↓↓↓

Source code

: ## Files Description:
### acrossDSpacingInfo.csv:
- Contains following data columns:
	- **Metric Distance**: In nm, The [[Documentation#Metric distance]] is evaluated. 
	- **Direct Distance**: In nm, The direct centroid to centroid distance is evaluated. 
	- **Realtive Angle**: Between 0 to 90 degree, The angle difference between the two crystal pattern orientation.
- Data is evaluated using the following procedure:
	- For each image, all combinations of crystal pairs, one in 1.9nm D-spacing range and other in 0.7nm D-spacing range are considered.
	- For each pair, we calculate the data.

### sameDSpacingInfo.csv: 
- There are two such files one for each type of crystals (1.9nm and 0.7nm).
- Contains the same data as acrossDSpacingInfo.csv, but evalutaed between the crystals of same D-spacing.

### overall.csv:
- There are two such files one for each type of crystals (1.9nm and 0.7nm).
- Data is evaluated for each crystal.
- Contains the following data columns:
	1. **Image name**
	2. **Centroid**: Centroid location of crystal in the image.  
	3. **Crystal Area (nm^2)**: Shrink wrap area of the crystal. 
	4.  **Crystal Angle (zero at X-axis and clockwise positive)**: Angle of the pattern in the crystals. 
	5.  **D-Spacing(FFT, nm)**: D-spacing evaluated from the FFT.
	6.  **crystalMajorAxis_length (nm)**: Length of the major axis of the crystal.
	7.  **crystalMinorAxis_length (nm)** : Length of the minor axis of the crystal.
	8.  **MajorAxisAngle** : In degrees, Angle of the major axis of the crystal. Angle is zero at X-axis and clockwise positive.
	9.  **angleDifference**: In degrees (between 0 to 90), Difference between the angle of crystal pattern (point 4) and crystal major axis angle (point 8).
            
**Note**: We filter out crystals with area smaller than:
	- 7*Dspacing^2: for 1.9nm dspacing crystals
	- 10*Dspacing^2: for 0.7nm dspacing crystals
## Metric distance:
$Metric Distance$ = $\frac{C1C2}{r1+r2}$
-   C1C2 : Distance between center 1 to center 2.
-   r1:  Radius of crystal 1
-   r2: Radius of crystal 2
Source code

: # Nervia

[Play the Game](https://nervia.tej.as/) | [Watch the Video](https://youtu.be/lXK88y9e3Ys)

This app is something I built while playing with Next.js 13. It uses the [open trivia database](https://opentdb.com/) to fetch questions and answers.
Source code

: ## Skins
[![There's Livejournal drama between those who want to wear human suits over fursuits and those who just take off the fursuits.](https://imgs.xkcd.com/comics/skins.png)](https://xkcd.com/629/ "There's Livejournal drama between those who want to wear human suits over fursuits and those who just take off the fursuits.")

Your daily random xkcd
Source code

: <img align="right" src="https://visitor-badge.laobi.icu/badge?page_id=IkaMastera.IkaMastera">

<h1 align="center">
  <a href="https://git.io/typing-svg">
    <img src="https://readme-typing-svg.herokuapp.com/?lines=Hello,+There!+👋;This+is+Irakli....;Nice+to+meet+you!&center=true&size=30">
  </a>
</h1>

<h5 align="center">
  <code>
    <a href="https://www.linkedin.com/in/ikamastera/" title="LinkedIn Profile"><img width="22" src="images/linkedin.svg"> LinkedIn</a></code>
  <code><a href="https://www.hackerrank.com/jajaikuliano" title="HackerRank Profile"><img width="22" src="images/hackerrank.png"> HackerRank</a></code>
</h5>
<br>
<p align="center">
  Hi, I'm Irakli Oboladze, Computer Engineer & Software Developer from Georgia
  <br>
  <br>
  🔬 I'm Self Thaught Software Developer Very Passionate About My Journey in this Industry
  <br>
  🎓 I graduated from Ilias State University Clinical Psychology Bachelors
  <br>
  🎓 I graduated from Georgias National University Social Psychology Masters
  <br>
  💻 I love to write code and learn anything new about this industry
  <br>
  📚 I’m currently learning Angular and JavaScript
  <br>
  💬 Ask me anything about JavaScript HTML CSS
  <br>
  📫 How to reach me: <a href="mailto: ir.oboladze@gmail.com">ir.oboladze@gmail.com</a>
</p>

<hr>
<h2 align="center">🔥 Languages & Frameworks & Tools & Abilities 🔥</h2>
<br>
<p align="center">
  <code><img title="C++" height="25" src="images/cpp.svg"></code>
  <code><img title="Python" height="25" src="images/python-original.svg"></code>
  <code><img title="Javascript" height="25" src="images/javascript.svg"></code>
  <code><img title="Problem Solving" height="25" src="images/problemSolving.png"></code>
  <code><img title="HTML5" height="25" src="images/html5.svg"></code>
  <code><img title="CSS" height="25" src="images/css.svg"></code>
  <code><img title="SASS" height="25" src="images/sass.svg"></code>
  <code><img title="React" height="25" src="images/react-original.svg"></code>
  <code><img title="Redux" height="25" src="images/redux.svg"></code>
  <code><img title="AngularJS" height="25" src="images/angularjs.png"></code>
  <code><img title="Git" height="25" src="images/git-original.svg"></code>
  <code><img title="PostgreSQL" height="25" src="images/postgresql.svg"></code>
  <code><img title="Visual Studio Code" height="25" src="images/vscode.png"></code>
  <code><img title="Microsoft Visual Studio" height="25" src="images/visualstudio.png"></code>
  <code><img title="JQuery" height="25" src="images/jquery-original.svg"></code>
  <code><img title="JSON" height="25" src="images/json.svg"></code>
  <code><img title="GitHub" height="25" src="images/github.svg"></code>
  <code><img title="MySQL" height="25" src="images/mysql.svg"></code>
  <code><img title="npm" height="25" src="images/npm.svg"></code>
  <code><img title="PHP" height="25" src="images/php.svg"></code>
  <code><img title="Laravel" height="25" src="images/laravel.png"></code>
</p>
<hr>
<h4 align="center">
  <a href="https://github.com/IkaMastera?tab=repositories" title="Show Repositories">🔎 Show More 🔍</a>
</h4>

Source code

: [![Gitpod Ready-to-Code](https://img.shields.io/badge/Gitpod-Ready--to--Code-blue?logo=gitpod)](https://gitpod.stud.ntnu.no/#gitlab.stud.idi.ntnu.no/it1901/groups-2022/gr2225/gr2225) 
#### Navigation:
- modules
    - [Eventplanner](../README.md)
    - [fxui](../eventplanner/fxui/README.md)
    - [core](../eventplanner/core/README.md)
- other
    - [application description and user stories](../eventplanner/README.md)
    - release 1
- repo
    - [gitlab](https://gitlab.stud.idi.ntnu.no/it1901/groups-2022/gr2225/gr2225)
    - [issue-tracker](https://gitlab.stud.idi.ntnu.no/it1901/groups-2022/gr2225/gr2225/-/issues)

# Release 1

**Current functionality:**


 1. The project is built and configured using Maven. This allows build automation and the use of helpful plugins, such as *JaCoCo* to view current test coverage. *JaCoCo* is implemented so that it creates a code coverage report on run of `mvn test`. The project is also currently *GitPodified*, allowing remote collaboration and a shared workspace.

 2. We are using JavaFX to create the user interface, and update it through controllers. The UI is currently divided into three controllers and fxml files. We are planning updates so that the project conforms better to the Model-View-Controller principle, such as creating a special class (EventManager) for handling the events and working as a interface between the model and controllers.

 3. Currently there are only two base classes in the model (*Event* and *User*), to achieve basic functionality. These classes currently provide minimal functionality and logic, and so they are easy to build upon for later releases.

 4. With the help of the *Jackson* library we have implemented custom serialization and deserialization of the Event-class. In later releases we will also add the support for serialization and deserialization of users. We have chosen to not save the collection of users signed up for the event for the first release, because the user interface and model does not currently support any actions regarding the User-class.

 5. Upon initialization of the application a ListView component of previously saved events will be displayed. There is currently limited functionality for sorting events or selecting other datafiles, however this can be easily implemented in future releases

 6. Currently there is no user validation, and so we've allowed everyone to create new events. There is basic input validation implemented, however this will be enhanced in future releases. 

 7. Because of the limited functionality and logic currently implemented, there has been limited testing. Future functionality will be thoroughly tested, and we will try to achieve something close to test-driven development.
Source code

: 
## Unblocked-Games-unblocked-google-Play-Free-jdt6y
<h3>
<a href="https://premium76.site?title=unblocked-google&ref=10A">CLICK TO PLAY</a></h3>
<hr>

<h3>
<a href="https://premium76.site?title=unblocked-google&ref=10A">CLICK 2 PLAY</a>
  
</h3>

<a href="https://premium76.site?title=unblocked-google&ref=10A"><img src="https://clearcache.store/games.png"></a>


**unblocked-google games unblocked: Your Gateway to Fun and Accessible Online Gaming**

↑↑↑

> _Exercise prompt_: When a line among the entries contains "events", pull that line out.

> _Result_:
 2. We are using JavaFX to create the user interface, and update it through controllers. The UI is currently divided into three controllers and fxml files. We are planning updates so that the project conforms better to the Model-View-Controller principle, such as creating a special class (EventManager) for handling the events and working as a interface between the model and controllers.
 5. Upon initialization of the application a ListView component of previously saved events will be displayed. There is currently limited functionality for sorting events or selecting other datafiles, however this can be easily implemented in future releases
 6. Currently there is no user validation, and so we've allowed everyone to create new events. There is basic input validation implemented, however this will be enhanced in future releases. 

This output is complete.